Lectura: Lucas 12:16-21.
 
El texto de manera clara está invitándonos a hacer exactamente lo opuesto de lo que el mundo nos invita a hacer, lo que hizo el hombre de la parábola que decidió acumular riquezas para sí mismo. En términos financieros hablamos de dos fases en la vida (esto es en planificación financiero): la fase de acumulación y la fase de librarnos de lo que hemos acumulado. La segunda normalmente empieza cuando nos jubilamos. La fase de acumulación empieza cuando empezamos a ganar un suelo. Acumulas dinero y trabajas para incrementar tus ahorros. En la etapa de librarnos, empezamos a gastar el dinero que hemos acumulado durante los años de trabajado. Es lógica la planificación financiera.
 
 Pero este texto nos está invitando a gastar el dinero en fe. Nos está invitando a no hacer lo que el mundo nos dice que tenemos que hacer. Nos invita a salir en fe y depender de la provisión del Señor. Vender todo lo que podemos y regalarlo a los pobres. Y la pregunta es: ¿Tenemos el valor para hacerlo?  La pregunta siguiente es: ¿Está invitación fue para los discípulos, o es para nosotros también? Tiendo a pensar que esta invitación es para nosotros también, no solo para los discípulos. Pienso que a veces nos quedamos con cosas porque pensamos que nos hacen falta y pensamos que es lógico y sabio hacerlo. Pero a veces el Señor nos invita a soltar nuestras posesiones con la esperanza y la convicción de que Dios proveerá. 
 
Lo que nunca estamos invitados a hacer es agarrarnos a las cosas que no necesitamos.
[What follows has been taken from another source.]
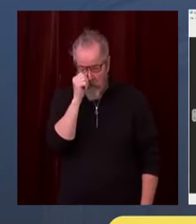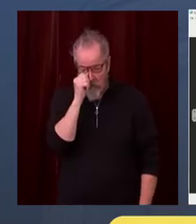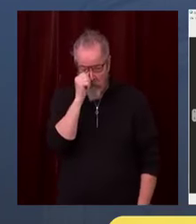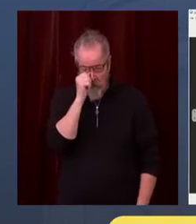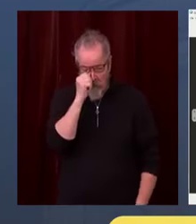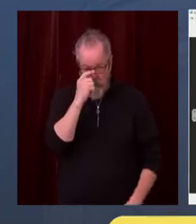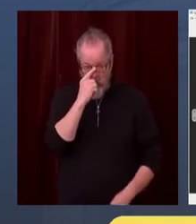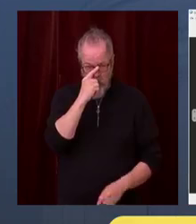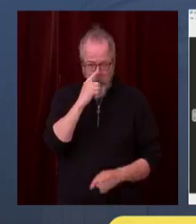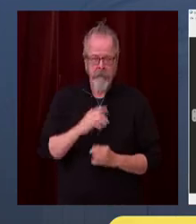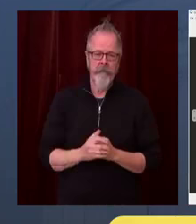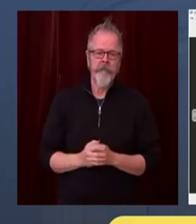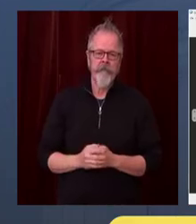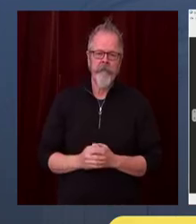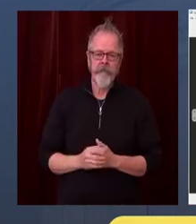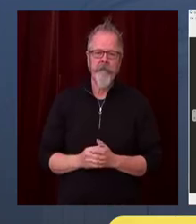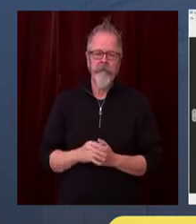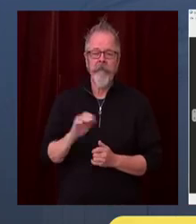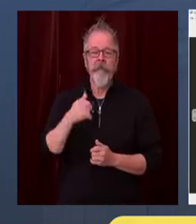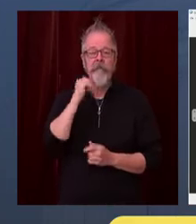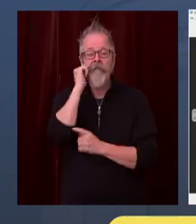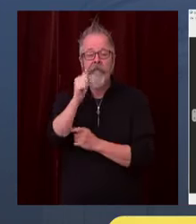of any time during the pandemic.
Yo tengo que confesar que hay muchas cosas que yo tengo que no necesito. Muchas cosas. Y, por lo tanto, creo que voy a hacer lo que el Señor me invita a hacer en este texto: deshacerme de estas cosas. Tengo mucha ropa que no necesito, juguetes que no usamos, aparatos que no necesito, etc.
 
Es muy fácil escondernos detrás del pensamiento que esta enseñanza fue para los discípulos de entonces porque ellos eran predicadores ambulantes. Y, en cierto aspecto, eso es cierto, pero ¿quién ha dicho que algo ha cambiado, que no debemos estar siempre preparados a ir también? Si yo tuviese que ir, tardaría semanas en empaquetar todo lo que tengo en la casa, ¡y yo soy la clase de perdona que quita las cosas de en medio rápidamente!
 
Así que creo que esta es la cuestión que tenemos por delante. ¿Qué hago que todo lo que he acumulado? ¿Cómo debo manejar mis bienes para el Señor?